Chapter 4 presents the evidence for the use of the toga in marking out social status divisions. Starting from the top of society, the toga picta of the triumphator, and descending the social ladder, the chapter discusses the toga of non-elite Roman citizens and freedmen. In this passage, Rothe presents the main corpus of her evidence for the claim, also based on pictorial evidence, that toga was not merely a ‘Bildformel’, but a lived, material reality. It is plausible that the sub-elite toga was very different in form from the contemporary senatorial versions: darker and less voluminous. However, by the 2nd century CE, many freedmen seem to have deliberately opted for a tunic in their portraits, showing new pride in their distinctly non-elite status and professional success. The chapter also narrates the ‘dark sides of the toga’: for the common people, it was expensive to acquire and maintain, and therefore often dirty, shabby and patched. Rothe concludes by observing a further paradoxical duality: on one hand, toga was the symbol of the unity and equality of the citizen body, but on the other, it was also the main instrument of snobbish display of status differences and even social bullying.

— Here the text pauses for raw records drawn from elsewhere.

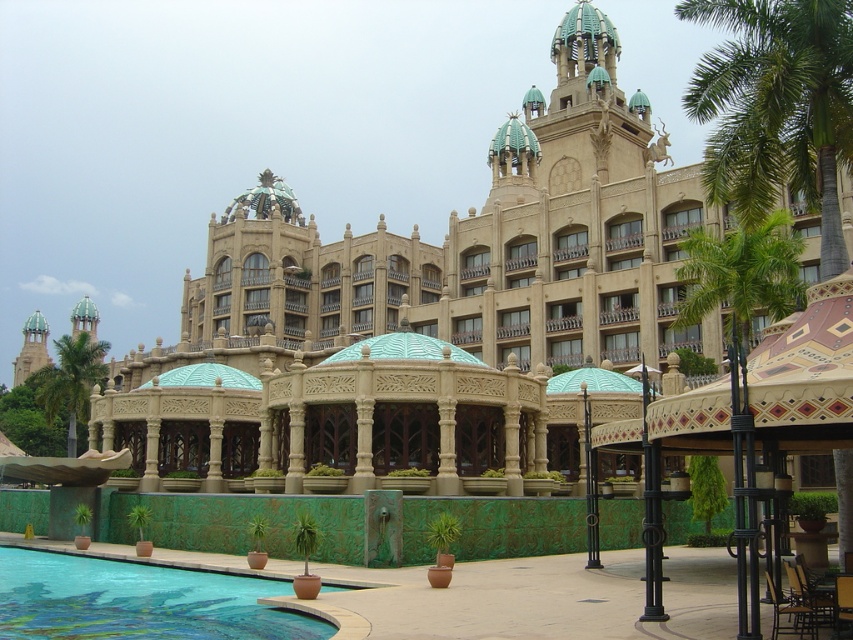
Is green leafy palm tree at upper right to the right of blue mosaic tiles at lower left from the viewer's perspective?

Yes, green leafy palm tree at upper right is to the right of blue mosaic tiles at lower left.

This screenshot has width=853, height=640. What do you see at coordinates (776, 106) in the screenshot? I see `green leafy palm tree at upper right` at bounding box center [776, 106].

Identify the location of green leafy palm tree at upper right. The image size is (853, 640). (776, 106).

Which is above, green leafy palm tree at upper right or green leafy palm tree at left?

Positioned higher is green leafy palm tree at upper right.

Between green leafy palm tree at upper right and green leafy palm tree at left, which one appears on the left side from the viewer's perspective?

green leafy palm tree at left

Who is more forward, (784,180) or (79,388)?

Positioned in front is point (784,180).

You are a GUI agent. You are given a task and a screenshot of the screen. Output one action in this format:
    pyautogui.click(x=<x>, y=<y>)
    Task: Click on the green leafy palm tree at upper right
    This screenshot has width=853, height=640.
    Given the screenshot: What is the action you would take?
    pyautogui.click(x=776, y=106)

Is blue mosaic tiles at lower left to the right of green leafy palm tree at left from the viewer's perspective?

Correct, you'll find blue mosaic tiles at lower left to the right of green leafy palm tree at left.

Consider the image. Can you confirm if blue mosaic tiles at lower left is shorter than green leafy palm tree at left?

Indeed, blue mosaic tiles at lower left has a lesser height compared to green leafy palm tree at left.

In order to click on blue mosaic tiles at lower left in this screenshot , I will do `click(142, 600)`.

Locate an element on the screen. blue mosaic tiles at lower left is located at coordinates (142, 600).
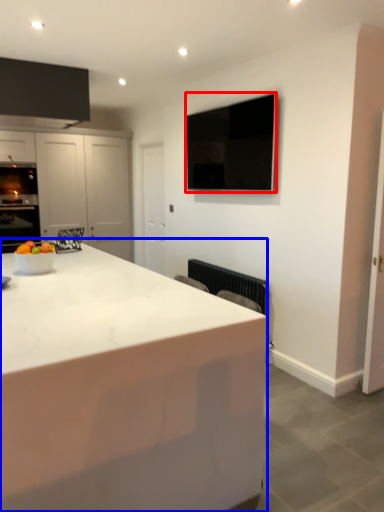
Question: Which object is further to the camera taking this photo, appliance (highlighted by a red box) or countertop (highlighted by a blue box)?

Choices:
 (A) appliance
 (B) countertop

Answer: (A)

Chapter 5 examines in detail the political uses of the toga, repeating in part themes that have already been touched upon in the discussion of the gender and status aspects of the garment. New topics under this heading are the toga candida of the electoral candidate, the uses of the toga in foreign diplomacy, and most importantly, Emperor Augustus’ revolutionary toga policy, which revived it both in style and in significance; as a further dualism noted by Rothe, it allowed “every man to understand the new world order and and his place in it, whilst retaining a reassuring link with the past” (p. 112). In what follows, the toga styles of other emperors are then chronologically presented.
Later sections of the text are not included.